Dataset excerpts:
Start

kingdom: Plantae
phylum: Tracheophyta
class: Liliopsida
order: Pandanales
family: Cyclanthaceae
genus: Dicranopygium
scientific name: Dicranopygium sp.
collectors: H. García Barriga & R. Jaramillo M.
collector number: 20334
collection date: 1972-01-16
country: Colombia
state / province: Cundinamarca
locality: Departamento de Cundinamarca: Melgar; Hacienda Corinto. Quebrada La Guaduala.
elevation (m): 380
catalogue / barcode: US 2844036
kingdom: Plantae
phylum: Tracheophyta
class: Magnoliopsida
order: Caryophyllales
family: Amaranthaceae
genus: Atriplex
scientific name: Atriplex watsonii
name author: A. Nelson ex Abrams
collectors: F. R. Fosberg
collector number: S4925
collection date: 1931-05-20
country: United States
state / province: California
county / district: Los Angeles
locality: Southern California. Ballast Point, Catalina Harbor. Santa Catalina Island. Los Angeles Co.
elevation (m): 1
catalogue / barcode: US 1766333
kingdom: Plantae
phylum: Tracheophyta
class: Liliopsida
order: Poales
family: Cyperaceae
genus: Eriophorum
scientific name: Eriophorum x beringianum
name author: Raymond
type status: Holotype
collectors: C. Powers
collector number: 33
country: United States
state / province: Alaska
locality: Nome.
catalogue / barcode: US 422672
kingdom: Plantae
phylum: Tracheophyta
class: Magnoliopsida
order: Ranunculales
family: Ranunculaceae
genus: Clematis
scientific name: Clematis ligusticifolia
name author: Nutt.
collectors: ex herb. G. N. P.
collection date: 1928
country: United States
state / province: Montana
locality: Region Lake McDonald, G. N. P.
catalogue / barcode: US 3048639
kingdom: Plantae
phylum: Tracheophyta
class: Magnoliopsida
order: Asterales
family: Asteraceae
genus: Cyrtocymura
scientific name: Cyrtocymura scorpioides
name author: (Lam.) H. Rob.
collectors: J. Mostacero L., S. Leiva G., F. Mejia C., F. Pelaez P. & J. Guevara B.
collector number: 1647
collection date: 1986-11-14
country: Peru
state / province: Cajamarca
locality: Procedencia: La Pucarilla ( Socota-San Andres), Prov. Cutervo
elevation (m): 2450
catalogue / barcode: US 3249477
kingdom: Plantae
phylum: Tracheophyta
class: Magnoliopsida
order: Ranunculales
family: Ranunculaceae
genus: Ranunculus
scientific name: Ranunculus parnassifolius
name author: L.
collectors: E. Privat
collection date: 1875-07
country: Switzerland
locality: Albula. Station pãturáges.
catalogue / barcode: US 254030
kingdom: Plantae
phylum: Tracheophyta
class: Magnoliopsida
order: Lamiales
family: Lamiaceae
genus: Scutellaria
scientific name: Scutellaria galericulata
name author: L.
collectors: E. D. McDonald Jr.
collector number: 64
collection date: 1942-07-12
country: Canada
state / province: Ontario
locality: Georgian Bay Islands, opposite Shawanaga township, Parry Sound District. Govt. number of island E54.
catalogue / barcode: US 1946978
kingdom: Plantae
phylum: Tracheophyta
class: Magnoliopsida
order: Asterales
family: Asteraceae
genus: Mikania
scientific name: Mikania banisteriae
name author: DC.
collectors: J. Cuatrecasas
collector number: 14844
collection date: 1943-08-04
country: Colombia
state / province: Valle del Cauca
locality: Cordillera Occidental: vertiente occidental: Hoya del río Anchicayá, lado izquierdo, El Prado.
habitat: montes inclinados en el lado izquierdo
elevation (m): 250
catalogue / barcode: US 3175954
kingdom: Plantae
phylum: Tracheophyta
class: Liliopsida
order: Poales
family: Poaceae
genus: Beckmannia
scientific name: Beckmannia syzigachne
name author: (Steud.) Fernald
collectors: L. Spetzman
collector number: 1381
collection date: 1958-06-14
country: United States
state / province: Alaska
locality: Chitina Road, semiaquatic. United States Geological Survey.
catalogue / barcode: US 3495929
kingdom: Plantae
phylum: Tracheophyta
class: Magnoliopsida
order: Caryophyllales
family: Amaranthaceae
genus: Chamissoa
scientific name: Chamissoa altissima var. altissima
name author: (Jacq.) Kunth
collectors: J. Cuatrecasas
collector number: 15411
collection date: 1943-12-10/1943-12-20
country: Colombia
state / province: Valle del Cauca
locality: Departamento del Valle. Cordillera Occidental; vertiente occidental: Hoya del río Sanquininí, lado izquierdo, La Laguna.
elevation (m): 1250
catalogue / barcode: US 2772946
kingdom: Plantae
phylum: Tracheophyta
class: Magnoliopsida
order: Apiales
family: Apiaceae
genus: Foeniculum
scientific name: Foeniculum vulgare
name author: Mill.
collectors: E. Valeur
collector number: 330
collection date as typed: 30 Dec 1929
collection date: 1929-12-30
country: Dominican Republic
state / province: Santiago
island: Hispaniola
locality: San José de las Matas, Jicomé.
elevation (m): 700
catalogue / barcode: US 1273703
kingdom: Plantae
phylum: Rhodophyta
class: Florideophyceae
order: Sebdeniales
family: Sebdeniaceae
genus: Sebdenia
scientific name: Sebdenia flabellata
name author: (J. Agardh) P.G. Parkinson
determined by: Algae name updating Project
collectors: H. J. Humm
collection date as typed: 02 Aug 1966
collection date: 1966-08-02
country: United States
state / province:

End

• **TASK BRIEF**: Can you arrange every line of the items above as a Markdown table with the columns "No." and "Line", numbering each row and leaving out blank lines?

• **RESULT OF THIS TASK**:
| No. | Line |
|---|---|
| 1 | kingdom: Plantae |
| 2 | phylum: Tracheophyta |
| 3 | class: Liliopsida |
| 4 | order: Pandanales |
| 5 | family: Cyclanthaceae |
| 6 | genus: Dicranopygium |
| 7 | scientific name: Dicranopygium sp. |
| 8 | collectors: H. García Barriga & R. Jaramillo M. |
| 9 | collector number: 20334 |
| 10 | collection date: 1972-01-16 |
| 11 | country: Colombia |
| 12 | state / province: Cundinamarca |
| 13 | locality: Departamento de Cundinamarca: Melgar; Hacienda Corinto. Quebrada La Guaduala. |
| 14 | elevation (m): 380 |
| 15 | catalogue / barcode: US 2844036 |
| 16 | kingdom: Plantae |
| 17 | phylum: Tracheophyta |
| 18 | class: Magnoliopsida |
| 19 | order: Caryophyllales |
| 20 | family: Amaranthaceae |
| 21 | genus: Atriplex |
| 22 | scientific name: Atriplex watsonii |
| 23 | name author: A. Nelson ex Abrams |
| 24 | collectors: F. R. Fosberg |
| 25 | collector number: S4925 |
| 26 | collection date: 1931-05-20 |
| 27 | country: United States |
| 28 | state / province: California |
| 29 | county / district: Los Angeles |
| 30 | locality: Southern California. Ballast Point, Catalina Harbor. Santa Catalina Island. Los Angeles Co. |
| 31 | elevation (m): 1 |
| 32 | catalogue / barcode: US 1766333 |
| 33 | kingdom: Plantae |
| 34 | phylum: Tracheophyta |
| 35 | class: Liliopsida |
| 36 | order: Poales |
| 37 | family: Cyperaceae |
| 38 | genus: Eriophorum |
| 39 | scientific name: Eriophorum x beringianum |
| 40 | name author: Raymond |
| 41 | type status: Holotype |
| 42 | collectors: C. Powers |
| 43 | collector number: 33 |
| 44 | country: United States |
| 45 | state / province: Alaska |
| 46 | locality: Nome. |
| 47 | catalogue / barcode: US 422672 |
| 48 | kingdom: Plantae |
| 49 | phylum: Tracheophyta |
| 50 | class: Magnoliopsida |
| 51 | order: Ranunculales |
| 52 | family: Ranunculaceae |
| 53 | genus: Clematis |
| 54 | scientific name: Clematis ligusticifolia |
| 55 | name author: Nutt. |
| 56 | collectors: ex herb. G. N. P. |
| 57 | collection date: 1928 |
| 58 | country: United States |
| 59 | state / province: Montana |
| 60 | locality: Region Lake McDonald, G. N. P. |
| 61 | catalogue / barcode: US 3048639 |
| 62 | kingdom: Plantae |
| 63 | phylum: Tracheophyta |
| 64 | class: Magnoliopsida |
| 65 | order: Asterales |
| 66 | family: Asteraceae |
| 67 | genus: Cyrtocymura |
| 68 | scientific name: Cyrtocymura scorpioides |
| 69 | name author: (Lam.) H. Rob. |
| 70 | collectors: J. Mostacero L., S. Leiva G., F. Mejia C., F. Pelaez P. & J. Guevara B. |
| 71 | collector number: 1647 |
| 72 | collection date: 1986-11-14 |
| 73 | country: Peru |
| 74 | state / province: Cajamarca |
| 75 | locality: Procedencia: La Pucarilla ( Socota-San Andres), Prov. Cutervo |
| 76 | elevation (m): 2450 |
| 77 | catalogue / barcode: US 3249477 |
| 78 | kingdom: Plantae |
| 79 | phylum: Tracheophyta |
| 80 | class: Magnoliopsida |
| 81 | order: Ranunculales |
| 82 | family: Ranunculaceae |
| 83 | genus: Ranunculus |
| 84 | scientific name: Ranunculus parnassifolius |
| 85 | name author: L. |
| 86 | collectors: E. Privat |
| 87 | collection date: 1875-07 |
| 88 | country: Switzerland |
| 89 | locality: Albula. Station pãturáges. |
| 90 | catalogue / barcode: US 254030 |
| 91 | kingdom: Plantae |
| 92 | phylum: Tracheophyta |
| 93 | class: Magnoliopsida |
| 94 | order: Lamiales |
| 95 | family: Lamiaceae |
| 96 | genus: Scutellaria |
| 97 | scientific name: Scutellaria galericulata |
| 98 | name author: L. |
| 99 | collectors: E. D. McDonald Jr. |
| 100 | collector number: 64 |
| 101 | collection date: 1942-07-12 |
| 102 | country: Canada |
| 103 | state / province: Ontario |
| 104 | locality: Georgian Bay Islands, opposite Shawanaga township, Parry Sound District. Govt. number of island E54. |
| 105 | catalogue / barcode: US 1946978 |
| 106 | kingdom: Plantae |
| 107 | phylum: Tracheophyta |
| 108 | class: Magnoliopsida |
| 109 | order: Asterales |
| 110 | family: Asteraceae |
| 111 | genus: Mikania |
| 112 | scientific name: Mikania banisteriae |
| 113 | name author: DC. |
| 114 | collectors: J. Cuatrecasas |
| 115 | collector number: 14844 |
| 116 | collection date: 1943-08-04 |
| 117 | country: Colombia |
| 118 | state / province: Valle del Cauca |
| 119 | locality: Cordillera Occidental: vertiente occidental: Hoya del río Anchicayá, lado izquierdo, El Prado. |
| 120 | habitat: montes inclinados en el lado izquierdo |
| 121 | elevation (m): 250 |
| 122 | catalogue / barcode: US 3175954 |
| 123 | kingdom: Plantae |
| 124 | phylum: Tracheophyta |
| 125 | class: Liliopsida |
| 126 | order: Poales |
| 127 | family: Poaceae |
| 128 | genus: Beckmannia |
| 129 | scientific name: Beckmannia syzigachne |
| 130 | name author: (Steud.) Fernald |
| 131 | collectors: L. Spetzman |
| 132 | collector number: 1381 |
| 133 | collection date: 1958-06-14 |
| 134 | country: United States |
| 135 | state / province: Alaska |
| 136 | locality: Chitina Road, semiaquatic. United States Geological Survey. |
| 137 | catalogue / barcode: US 3495929 |
| 138 | kingdom: Plantae |
| 139 | phylum: Tracheophyta |
| 140 | class: Magnoliopsida |
| 141 | order: Caryophyllales |
| 142 | family: Amaranthaceae |
| 143 | genus: Chamissoa |
| 144 | scientific name: Chamissoa altissima var. altissima |
| 145 | name author: (Jacq.) Kunth |
| 146 | collectors: J. Cuatrecasas |
| 147 | collector number: 15411 |
| 148 | collection date: 1943-12-10/1943-12-20 |
| 149 | country: Colombia |
| 150 | state / province: Valle del Cauca |
| 151 | locality: Departamento del Valle. Cordillera Occidental; vertiente occidental: Hoya del río Sanquininí, lado izquierdo, La Laguna. |
| 152 | elevation (m): 1250 |
| 153 | catalogue / barcode: US 2772946 |
| 154 | kingdom: Plantae |
| 155 | phylum: Tracheophyta |
| 156 | class: Magnoliopsida |
| 157 | order: Apiales |
| 158 | family: Apiaceae |
| 159 | genus: Foeniculum |
| 160 | scientific name: Foeniculum vulgare |
| 161 | name author: Mill. |
| 162 | collectors: E. Valeur |
| 163 | collector number: 330 |
| 164 | collection date as typed: 30 Dec 1929 |
| 165 | collection date: 1929-12-30 |
| 166 | country: Dominican Republic |
| 167 | state / province: Santiago |
| 168 | island: Hispaniola |
| 169 | locality: San José de las Matas, Jicomé. |
| 170 | elevation (m): 700 |
| 171 | catalogue / barcode: US 1273703 |
| 172 | kingdom: Plantae |
| 173 | phylum: Rhodophyta |
| 174 | class: Florideophyceae |
| 175 | order: Sebdeniales |
| 176 | family: Sebdeniaceae |
| 177 | genus: Sebdenia |
| 178 | scientific name: Sebdenia flabellata |
| 179 | name author: (J. Agardh) P.G. Parkinson |
| 180 | determined by: Algae name updating Project |
| 181 | collectors: H. J. Humm |
| 182 | collection date as typed: 02 Aug 1966 |
| 183 | collection date: 1966-08-02 |
| 184 | country: United States |
| 185 | state / province: |